◆ **WRITTEN TASK**
Rewrite the text of the items below with "新田中" substituted for every "しんたなか" and every other line left unchanged. Leave the pictures out.

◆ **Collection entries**
-*-*-
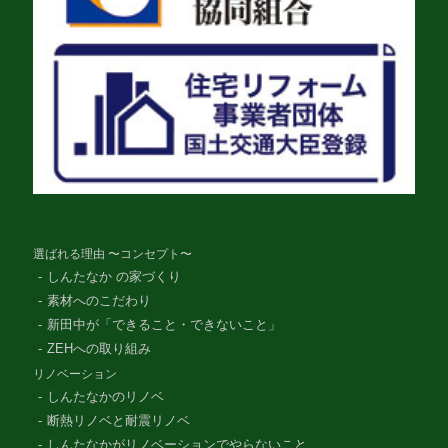
選ばれる理由 〜コンセプト〜
しんたなか の家づくり
素材へのこだわり
新田中が「できること・できないこと」
ZEHへの取り組み
リノベーション
しんたなかのリノベ
断熱リノベと耐震リノベ
しんたなかがリノベーションでやらないこと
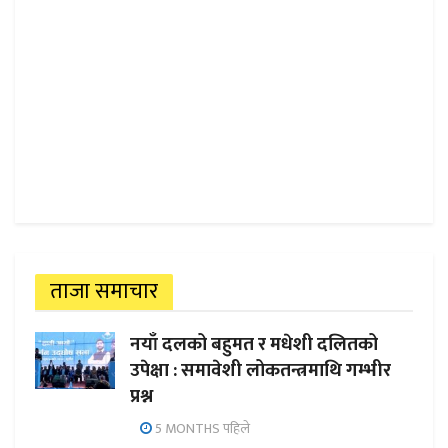
ताजा समाचार
नयाँ दलको बहुमत र मधेशी दलितको
उपेक्षा : समावेशी लोकतन्त्रमाथि गम्भीर
प्रश्न
5 MONTHS पहिले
-*-*-
◆ **WORKED SOLUTION**
選ばれる理由 〜コンセプト〜
新田中 の家づくり
素材へのこだわり
新田中が「できること・できないこと」
ZEHへの取り組み
リノベーション
新田中のリノベ
断熱リノベと耐震リノベ
新田中がリノベーションでやらないこと
ताजा समाचार
नयाँ दलको बहुमत र मधेशी दलितको
उपेक्षा : समावेशी लोकतन्त्रमाथि गम्भीर
प्रश्न
5 MONTHS पहिले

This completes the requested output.